Emile queria ver o corpo, eu nem tanto e o Angelo menos ainda. Dez minutos parados olhando as bolas e então soltei a frase “Olha, ali atrás do muro deve estar mais emocionante que isso aqui, viu?”. É, falei mesmo. Não que eu desejasse ver o corpo, mas sempre tive dentro de mim essa coisa incontrolável e curiosa. Sim, muito curiosa. A emoção me chamava e falava mais alto, e eu queria participar do momento. Desculpem aos amigos viciados em futebol, nada me atraia ali. Angelo cedeu e fomos caminhando muito rápido pro local.
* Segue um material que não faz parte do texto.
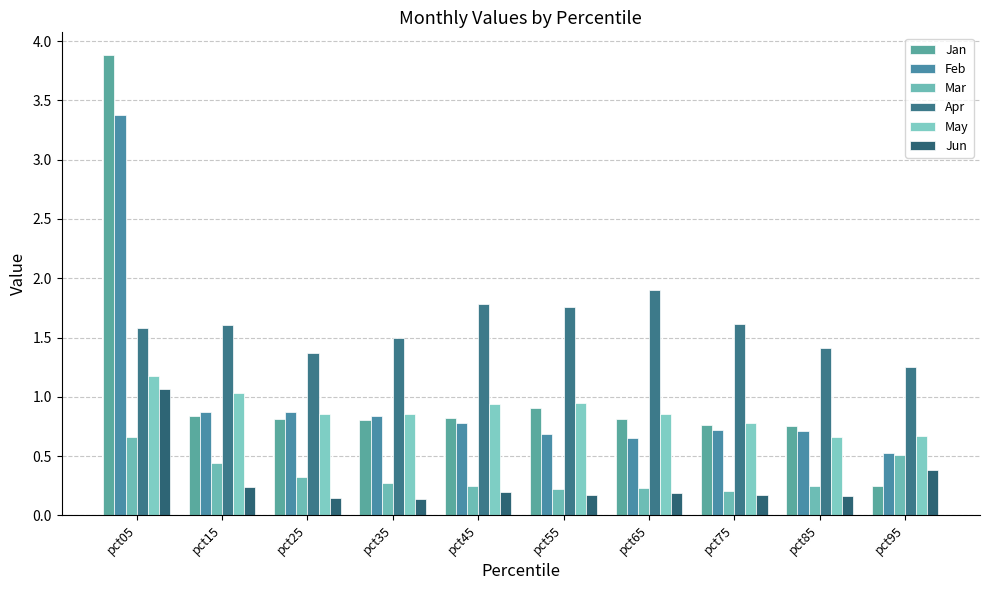

How many Mar values are between 0 and 1?

10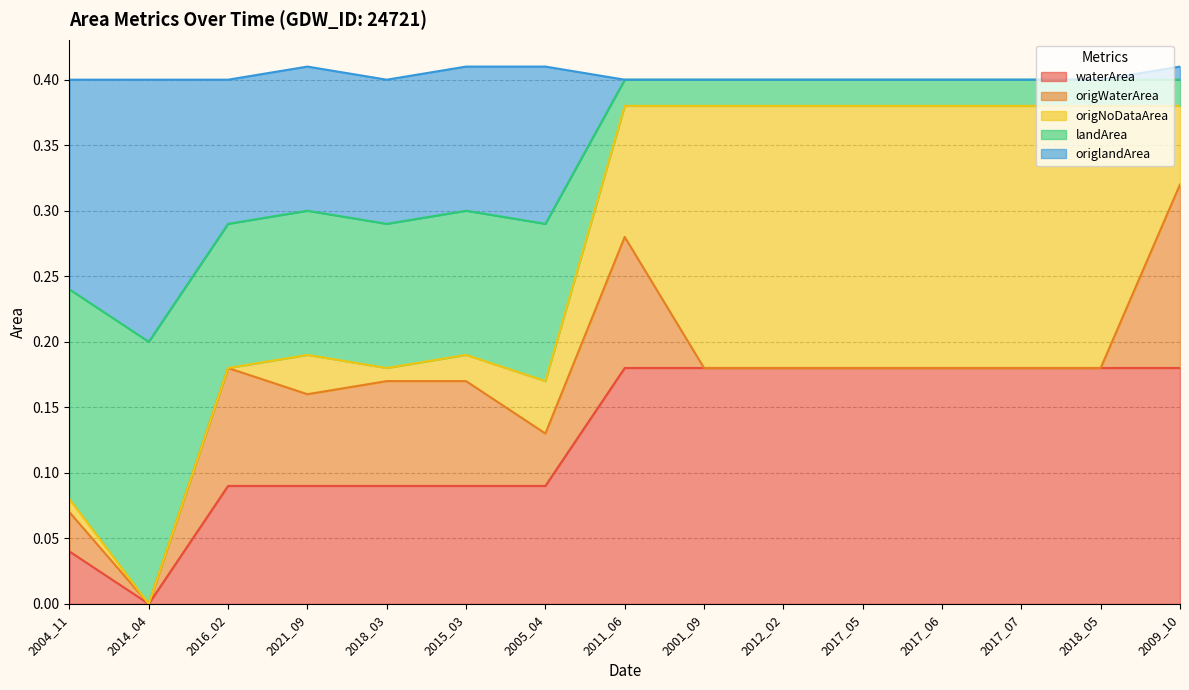

Which series has the widest spread of values?

landArea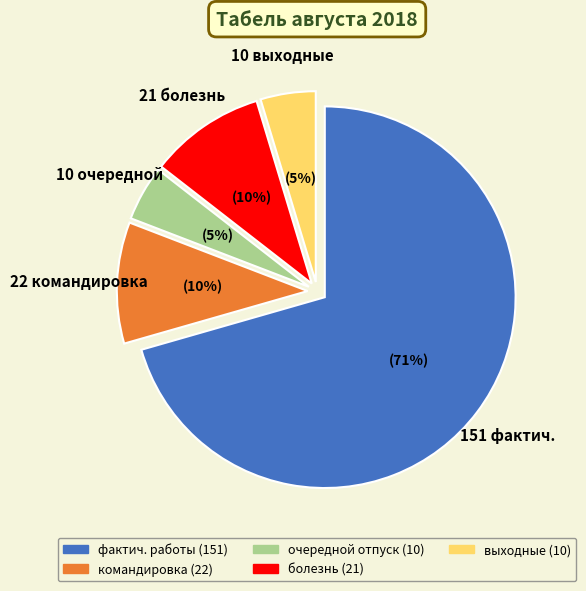

To the nearest percent, what is the average slice percentage?

20%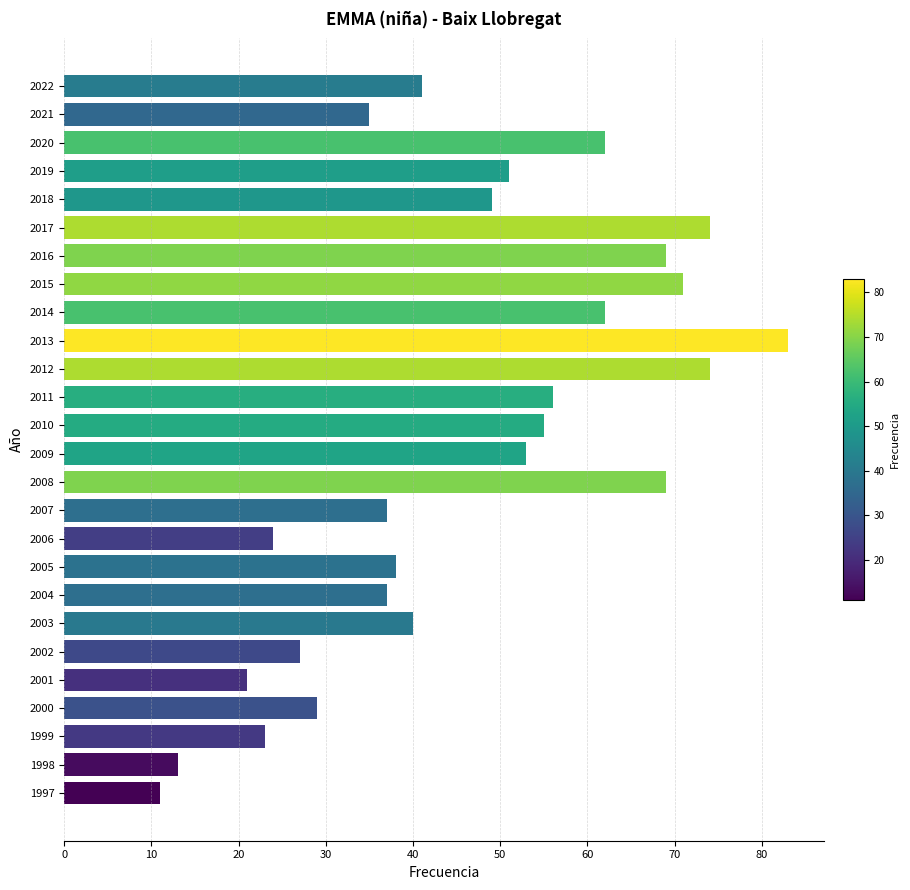

Where is the data nearest to the value 47?

2018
O muro que cercava o campo estava quebrado. Era a passagem. A Polícia já tinha chegado e estava no local também. Logo que saímos do campo, demos de cara com três buracos enormes parecendo umas covas. Alguém soltou uma piadinha: “É, até a cova já estava pronta”. Enquanto a gente caminhava pelo mato, os PMs voltavam, pois ainda aguardavam a chegada da Polícia Técnica. Íamos caminhando no sentido contrário, e individualmente fui me dando conta da banalidade da situação. As perguntas não paravam de surgir na minha cabeça e eu queria decifrar o fato no estilo Sherlock Holmes.
Não consegui chegar tão perto, mas o perto que cheguei foi suficiente pra me deixar impressionada. Os colegas chegavam perto, filmavam partes do corpo, brincavam com a quantidade de tiros, e me chamavam. Nosso fotógrafo até resolveu nos dar uma aula de fotojornalismo exclusiva. Foi quando percebi que não sentia medo ou pena. Eu me sentia normal, como se aquela situação fosse corriqueira. Infelizmente. O homem morto parecia estar dormindo, não tive a total compreensão emotiva do que acontecia. Sabia, racionalmente que ele estava morto, mas só fui sentir depois.
Também não sei como terminar o relato do dia. Vai terminar assim, sem sentido, como terminou a vida daquele homem, de forma banal.